Bu durum, pilotların, sistemden verileri almadan önce uçağın kalkış ağırlığının ne olması gerektiğine dair iyi bir öngörüye sahip olmadığını gösteriyor. Matematiksel olarak bu kadar büyük bir sapmayı fark etmemiş olmak ve bu rakamlardan şüphelenip yeniden bazı manuel incelemeler yapma ihtiyacı duymadan, sistemden elde edilen verilerle uçuşa başlamak endişe edici olarak yorumlanıyor.
Bazı Pilotlar Hatayı Hemen Fark Etti!
Yaşanan hata, bazı uçuş ekiplerinin, uçağın ağırlığı ile ilgili bilgilerin doğru görünmediğini fark etmesi ve rakamların manuel olarak doğrulanmasını istemesi nedeniyle hızlı bir şekilde tespit edildi.
Uçuş öncesi yapılması gereken kontroller sırasında, DynamicSource yazılımından rapor geldiğinde, yardımcı pilot tüm verileri yüksek sesle okuyup, kaptan pilotun da tüm bu verileri doğrulaması gerekiyor.
O gün arka arkaya yaşanan iki kuyruk vurma vakasının hemen ardından, Alaska, tüm pilotlarına DynamicSource bilgilerini uçuş bilgisyarına girerken “bir saniye bekleyip, verileri mantıksal açıdan kontrol etmeleri” gerektiğini belirten bir “emniyet bildirimi” yayımladı.
Otomatik olarak yüklenen verilerin, herhangi bir pilot tarafından, doğru olmadığı fark edilirse, havayolunun operasyon merkezinden kalkış verileri için manuel talepte bulunulabiliyor. Ancak verilerin yüzde 99,8’inin doğru olduğu söyleniyor.
FAA Harekete Geçti!
ABD havacılığı son dönemde tehlikenin kıyısından dönülen olayların sayısının artması ve NOTAM Sisteminin çökmesi gibi, bir dizi uçuş emniyetini tehlikeye atan durumlar nedeniyle gündemde.
Alaska Havayolları’nın yaşadığı bu olay üzerine Federal Havacılık İdaresi (FAA) Yöneticisi Billy Nolen, ABD havacılığının emniyet siciline leke düşürücü hareketlerden kaçınılması için “harekete geçilmesi gerektiği” mesajı içeren bir mektup yazdı.
Her ne kadar Alaska Havayolları’nın Hawaii uçuşlarındaki yolcular büyük bir uçuş emniyeti tehlikesi ile karşı karşıya kalmamış olsa da yine de pilotların verileri kontrol ederken daha dikkatli olması gerektiği söyleniyor.
Havayolunun, problemi tespit ettikten sonra, sorun giderilene kadar tüm operasyonlarını anında durdurması, hızlı aksiyon alınabilmiş olması nedeniyle, bir miktar rahatlatıcı, şeklinde yorumlanıyor.

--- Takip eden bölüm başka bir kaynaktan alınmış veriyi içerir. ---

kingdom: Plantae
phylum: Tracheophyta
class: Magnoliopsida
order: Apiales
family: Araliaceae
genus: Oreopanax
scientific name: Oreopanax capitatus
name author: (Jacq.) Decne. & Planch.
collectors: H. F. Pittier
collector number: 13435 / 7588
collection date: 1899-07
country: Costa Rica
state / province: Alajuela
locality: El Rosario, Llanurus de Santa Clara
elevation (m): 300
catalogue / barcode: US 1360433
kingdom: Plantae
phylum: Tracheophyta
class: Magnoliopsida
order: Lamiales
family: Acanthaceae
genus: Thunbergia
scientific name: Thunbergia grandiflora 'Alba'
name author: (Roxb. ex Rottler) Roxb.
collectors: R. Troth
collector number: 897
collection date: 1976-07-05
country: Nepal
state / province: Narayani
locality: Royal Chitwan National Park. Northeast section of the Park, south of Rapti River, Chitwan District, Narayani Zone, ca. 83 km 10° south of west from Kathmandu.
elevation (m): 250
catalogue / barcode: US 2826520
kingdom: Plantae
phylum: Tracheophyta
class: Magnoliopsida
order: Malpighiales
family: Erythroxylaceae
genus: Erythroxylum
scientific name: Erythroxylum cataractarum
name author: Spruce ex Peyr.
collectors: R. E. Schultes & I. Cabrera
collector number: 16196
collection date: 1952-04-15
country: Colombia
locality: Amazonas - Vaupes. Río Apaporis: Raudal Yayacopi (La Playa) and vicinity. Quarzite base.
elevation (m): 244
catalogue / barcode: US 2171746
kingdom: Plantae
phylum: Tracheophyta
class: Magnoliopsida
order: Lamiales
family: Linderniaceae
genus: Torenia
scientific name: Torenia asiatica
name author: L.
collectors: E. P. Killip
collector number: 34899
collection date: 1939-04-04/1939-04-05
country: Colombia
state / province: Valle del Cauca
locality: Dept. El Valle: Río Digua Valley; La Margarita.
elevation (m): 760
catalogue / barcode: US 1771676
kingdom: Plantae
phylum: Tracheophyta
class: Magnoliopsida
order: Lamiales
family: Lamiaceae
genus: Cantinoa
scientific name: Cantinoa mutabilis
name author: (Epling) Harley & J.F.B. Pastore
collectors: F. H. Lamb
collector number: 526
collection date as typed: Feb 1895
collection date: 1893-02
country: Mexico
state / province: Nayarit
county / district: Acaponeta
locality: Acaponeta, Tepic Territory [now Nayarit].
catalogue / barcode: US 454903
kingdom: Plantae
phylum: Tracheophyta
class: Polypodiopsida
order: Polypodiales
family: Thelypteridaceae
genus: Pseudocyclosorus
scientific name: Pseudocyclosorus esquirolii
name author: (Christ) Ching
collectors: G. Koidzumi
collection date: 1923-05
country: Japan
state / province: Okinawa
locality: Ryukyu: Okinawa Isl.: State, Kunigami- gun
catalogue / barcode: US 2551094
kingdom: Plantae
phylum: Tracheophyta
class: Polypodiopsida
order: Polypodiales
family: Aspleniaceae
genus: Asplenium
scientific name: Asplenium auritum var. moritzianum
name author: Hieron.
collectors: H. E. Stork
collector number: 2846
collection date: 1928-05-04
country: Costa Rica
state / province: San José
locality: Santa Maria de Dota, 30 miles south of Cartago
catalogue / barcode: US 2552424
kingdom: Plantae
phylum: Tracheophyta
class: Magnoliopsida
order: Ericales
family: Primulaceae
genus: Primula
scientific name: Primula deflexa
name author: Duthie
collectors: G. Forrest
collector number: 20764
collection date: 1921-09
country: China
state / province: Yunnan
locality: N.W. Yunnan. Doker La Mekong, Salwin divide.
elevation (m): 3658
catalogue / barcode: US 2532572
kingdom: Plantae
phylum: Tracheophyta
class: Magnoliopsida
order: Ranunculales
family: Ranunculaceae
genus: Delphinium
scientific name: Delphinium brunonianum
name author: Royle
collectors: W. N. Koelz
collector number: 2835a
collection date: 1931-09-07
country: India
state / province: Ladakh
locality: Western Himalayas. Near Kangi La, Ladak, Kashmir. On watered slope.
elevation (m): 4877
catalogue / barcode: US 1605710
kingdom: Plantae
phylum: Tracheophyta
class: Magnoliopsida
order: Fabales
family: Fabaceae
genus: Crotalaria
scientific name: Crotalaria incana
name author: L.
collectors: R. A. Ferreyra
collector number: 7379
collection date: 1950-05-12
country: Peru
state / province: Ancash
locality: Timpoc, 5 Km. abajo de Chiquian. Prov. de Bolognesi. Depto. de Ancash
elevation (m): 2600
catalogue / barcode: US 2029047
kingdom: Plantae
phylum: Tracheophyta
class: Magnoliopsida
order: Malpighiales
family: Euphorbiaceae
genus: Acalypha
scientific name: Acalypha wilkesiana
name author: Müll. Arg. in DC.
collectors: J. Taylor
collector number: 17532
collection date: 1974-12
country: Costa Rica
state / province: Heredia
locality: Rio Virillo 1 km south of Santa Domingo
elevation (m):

ABD’de yaşanan son ölümlü uçak kazasının üzerinden 14 yıl geçti. Pandemi sonrası personel sıkıntısı, aşırı yoğun uçuş talebi gibi durumlar ışığında, işe alınan daha az deneyimli pilotlar ve hava trafik kontrolörlerin, emniyet marjlarını azaltabileceğine dair endişeler var.
FAA Yöneticisi Nolen, “ABD havacılık sisteminin yapısını, kültürünü, süreçlerini, sistemlerini ve emniyet çabalarının entegrasyonunu incelemek için” özel bir inceleme yapılması emri verdiğini açıkladı. ABD havacılığının emniyet sicilinin korunması için, havacılık camiasının hangi ek önlemleri alması gerektiğini konuşmak adına Mart ayında özel bir zirve yapılmasına da karar verildi.